Extract to read:
▼
So what really were the platform differences between the Bolsheviks and all the other Parties and Provisional Government on War and Peace matters?
Because they seem somewhat narrower than advertised. Or, for its existence, the PG and parties in it paid the costs of war and took the blame for being in, while the Bolsheviks could be all things to be all people, promising peace, but never the wrong kind of peace with the wrong kind of imperialist reactionary Germans.
The Bolsheviks used the Slogans: "Peace, Land, Bread"
No responsible member of the PG Cabinet or the non-Bolshevik members of the Duma, and hardly any non-Bolshevik members of the Petrograd Soviets or any of the other Soviets, including military Soviets, for most of the period between the February and October revolutions favored the propositions of either a "separate peace" from the other Allies or peace with an unreformed, "undemocratic, militaristic, reactionary" Germany, rather than a democratic Germany run by the workers, or the proposition of a peace at any price including giving up lands or tributes. However, non-Bolshevik members of the Petrograd and other Soviets and non-Bolshevik Socialist parties, including parties represented in the Duma, and possibly some members of the larger PG Cabinet were not against Russia, and its Allies accepting a peace where they would take "no annexations or indemnities" and many angrily criticized any politician, in Russia or any Allied country, whom they suspected was prolonging the war for purposes other than pure national defense, in the hopes of gaining such annexations or indemnities.
▲
Raw data:
▼
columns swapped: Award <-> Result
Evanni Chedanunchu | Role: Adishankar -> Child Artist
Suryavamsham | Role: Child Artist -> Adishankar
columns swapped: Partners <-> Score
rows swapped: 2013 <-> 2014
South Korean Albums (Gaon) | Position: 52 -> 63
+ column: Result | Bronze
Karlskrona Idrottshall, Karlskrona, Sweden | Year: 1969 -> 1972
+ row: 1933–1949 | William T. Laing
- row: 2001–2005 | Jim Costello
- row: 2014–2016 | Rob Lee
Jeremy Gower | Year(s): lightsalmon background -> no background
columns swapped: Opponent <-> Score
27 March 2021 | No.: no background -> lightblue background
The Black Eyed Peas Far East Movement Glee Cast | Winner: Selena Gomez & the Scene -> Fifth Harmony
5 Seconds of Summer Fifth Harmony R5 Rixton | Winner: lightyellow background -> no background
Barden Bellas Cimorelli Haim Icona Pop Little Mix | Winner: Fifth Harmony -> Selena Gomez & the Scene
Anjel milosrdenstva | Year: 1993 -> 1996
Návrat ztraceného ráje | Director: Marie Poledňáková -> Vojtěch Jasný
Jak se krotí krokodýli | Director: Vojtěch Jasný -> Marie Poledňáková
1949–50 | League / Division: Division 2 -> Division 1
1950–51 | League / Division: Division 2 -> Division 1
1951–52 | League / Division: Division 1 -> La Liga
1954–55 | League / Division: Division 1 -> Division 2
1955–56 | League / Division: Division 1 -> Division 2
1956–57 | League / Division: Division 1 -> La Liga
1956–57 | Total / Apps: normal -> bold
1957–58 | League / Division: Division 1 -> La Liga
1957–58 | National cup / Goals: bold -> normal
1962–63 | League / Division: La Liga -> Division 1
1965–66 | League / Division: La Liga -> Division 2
▲
What this task involves: Revise the stretch from "Because they seem" through "imperialist reactionary Germans." in the passage on Bolshevik war and peace positions, putting "the price of war" in place of "the costs of war". The records above have no connection to the passage on Bolshevik war and peace positions.

The answer:
Because they seem somewhat narrower than advertised. Or, for its existence, the PG and parties in it paid the price of war and took the blame for being in, while the Bolsheviks could be all things to be all people, promising peace, but never the wrong kind of peace with the wrong kind of imperialist reactionary Germans.